Optimal Video Caching at The Edge of Network by Using Machine Learning

Abstract Efficiently managing network resources in the dynamic field of video-on-demand (VoD) services is a significant challenge. This requires creative methods to optimize video caching strategies. This study examines the use of machine learning (ML), particularly reinforcement learning (RL), into edge network designs to improve video caching procedures. The decentralized, adaptable, and learning characteristics of machine learning offer a powerful method for effectively managing caching in real-time. This technique leads to reduced latency, optimized bandwidth utilization, and improved cache hit rates. Conventional caching algorithms frequently fail to adjust to the changing needs and popularity of material that is inherent in Video on Demand (VoD) services. Our study presents an innovative reinforcement learning (RL) caching method that is specifically developed to automatically adapt caching choices using real-time data analysis, thus guaranteeing an effective content delivery network.
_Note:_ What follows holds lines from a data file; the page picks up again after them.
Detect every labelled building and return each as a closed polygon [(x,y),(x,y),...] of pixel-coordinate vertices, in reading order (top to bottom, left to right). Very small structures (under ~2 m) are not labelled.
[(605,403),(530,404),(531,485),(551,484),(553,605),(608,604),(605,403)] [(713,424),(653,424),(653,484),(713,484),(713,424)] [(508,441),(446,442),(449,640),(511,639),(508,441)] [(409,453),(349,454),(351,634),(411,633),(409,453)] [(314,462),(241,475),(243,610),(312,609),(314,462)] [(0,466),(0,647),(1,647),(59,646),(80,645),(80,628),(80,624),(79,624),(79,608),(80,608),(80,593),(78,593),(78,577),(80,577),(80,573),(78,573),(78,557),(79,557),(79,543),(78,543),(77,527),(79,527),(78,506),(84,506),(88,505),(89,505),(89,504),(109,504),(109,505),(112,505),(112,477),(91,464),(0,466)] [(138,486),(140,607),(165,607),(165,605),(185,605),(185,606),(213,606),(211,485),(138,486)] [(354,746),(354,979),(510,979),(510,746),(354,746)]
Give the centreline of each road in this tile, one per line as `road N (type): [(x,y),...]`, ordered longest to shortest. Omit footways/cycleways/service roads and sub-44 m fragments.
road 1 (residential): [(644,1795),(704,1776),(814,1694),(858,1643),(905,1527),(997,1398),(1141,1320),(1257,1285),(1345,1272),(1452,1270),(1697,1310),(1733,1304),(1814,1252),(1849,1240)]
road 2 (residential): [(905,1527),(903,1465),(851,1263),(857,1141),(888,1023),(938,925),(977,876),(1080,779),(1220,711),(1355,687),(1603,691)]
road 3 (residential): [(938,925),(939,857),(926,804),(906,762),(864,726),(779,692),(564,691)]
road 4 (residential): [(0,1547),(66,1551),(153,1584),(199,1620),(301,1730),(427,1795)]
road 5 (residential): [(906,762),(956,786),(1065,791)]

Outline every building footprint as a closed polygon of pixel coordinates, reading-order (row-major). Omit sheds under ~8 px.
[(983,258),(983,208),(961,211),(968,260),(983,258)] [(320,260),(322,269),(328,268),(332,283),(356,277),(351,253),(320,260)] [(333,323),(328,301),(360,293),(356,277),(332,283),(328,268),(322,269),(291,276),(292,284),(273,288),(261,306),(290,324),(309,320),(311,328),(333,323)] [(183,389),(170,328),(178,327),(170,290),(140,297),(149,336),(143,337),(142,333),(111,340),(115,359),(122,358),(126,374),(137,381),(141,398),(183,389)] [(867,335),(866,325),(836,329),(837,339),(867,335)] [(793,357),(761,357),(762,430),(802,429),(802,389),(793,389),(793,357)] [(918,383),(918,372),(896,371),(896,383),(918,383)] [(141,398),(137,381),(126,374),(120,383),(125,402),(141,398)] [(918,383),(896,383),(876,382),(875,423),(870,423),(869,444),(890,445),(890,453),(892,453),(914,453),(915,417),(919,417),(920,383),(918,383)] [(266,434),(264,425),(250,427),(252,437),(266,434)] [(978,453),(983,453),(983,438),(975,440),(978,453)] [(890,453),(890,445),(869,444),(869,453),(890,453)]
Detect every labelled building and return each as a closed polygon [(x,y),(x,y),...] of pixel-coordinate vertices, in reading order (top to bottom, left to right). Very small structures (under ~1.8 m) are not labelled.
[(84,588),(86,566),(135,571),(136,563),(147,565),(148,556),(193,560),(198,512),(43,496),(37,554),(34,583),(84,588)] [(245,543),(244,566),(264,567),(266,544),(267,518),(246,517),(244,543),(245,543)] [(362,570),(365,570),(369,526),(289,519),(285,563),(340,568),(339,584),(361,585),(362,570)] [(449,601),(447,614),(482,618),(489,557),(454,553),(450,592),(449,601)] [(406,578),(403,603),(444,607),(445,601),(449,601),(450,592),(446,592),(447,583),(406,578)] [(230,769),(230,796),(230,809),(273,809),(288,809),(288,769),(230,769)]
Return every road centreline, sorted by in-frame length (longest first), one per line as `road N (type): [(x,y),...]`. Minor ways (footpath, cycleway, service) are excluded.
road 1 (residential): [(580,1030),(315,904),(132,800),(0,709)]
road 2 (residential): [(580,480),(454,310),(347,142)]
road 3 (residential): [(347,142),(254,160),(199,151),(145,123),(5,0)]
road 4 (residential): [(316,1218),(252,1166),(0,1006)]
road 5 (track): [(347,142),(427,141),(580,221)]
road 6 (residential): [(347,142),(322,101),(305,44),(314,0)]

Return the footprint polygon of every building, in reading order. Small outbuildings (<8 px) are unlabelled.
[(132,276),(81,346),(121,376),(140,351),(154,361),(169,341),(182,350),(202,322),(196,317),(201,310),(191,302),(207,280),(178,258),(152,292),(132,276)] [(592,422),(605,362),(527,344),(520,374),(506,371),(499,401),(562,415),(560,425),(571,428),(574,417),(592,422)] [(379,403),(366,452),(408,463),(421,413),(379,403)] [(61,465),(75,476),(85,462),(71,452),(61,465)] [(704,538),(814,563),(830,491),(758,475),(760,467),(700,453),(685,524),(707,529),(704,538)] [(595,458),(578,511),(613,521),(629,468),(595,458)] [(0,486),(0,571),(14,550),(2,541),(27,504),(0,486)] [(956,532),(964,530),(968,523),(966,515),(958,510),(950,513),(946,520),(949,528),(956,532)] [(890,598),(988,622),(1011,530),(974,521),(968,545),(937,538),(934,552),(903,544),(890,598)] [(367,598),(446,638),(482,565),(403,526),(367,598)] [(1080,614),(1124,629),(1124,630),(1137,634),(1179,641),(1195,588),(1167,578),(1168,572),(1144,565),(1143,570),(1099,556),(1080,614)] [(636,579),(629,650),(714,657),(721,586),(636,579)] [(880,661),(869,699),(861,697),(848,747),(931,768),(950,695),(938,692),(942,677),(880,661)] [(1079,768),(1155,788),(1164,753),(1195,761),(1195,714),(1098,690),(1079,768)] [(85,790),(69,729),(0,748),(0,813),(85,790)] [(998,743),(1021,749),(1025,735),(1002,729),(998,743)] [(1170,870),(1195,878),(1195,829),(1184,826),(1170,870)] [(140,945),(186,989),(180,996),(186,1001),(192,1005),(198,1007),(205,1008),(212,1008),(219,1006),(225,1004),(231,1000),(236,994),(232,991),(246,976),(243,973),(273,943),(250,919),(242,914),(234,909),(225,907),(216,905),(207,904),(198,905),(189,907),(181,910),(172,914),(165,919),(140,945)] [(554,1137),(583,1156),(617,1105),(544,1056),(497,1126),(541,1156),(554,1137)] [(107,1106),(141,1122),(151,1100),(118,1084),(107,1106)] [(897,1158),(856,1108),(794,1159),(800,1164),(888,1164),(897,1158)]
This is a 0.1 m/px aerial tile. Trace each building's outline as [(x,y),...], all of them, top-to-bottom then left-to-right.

We created and evaluated three separate machine learning models: Convolutional Neural Networks (CNN) for extracting features, Deep Q-Networks (DQN) for generating decisions, and a hybrid model that combines the advantages of both CNN and DQN to achieve improved performance. By conducting thorough simulations and implementing our models in real-world deployment scenarios, we have shown substantial improvements compared to traditional caching methods in terms of scalability, adaptability to evolving user patterns, and overall network efficiency. This innovative method not only simplifies the transfer of content in Video on Demand (VoD) systems, but also establishes a new standard for integrating Artificial Intelligence (AI) technologies in network optimization. It effectively tackles present and future obstacles in the digital streaming industry.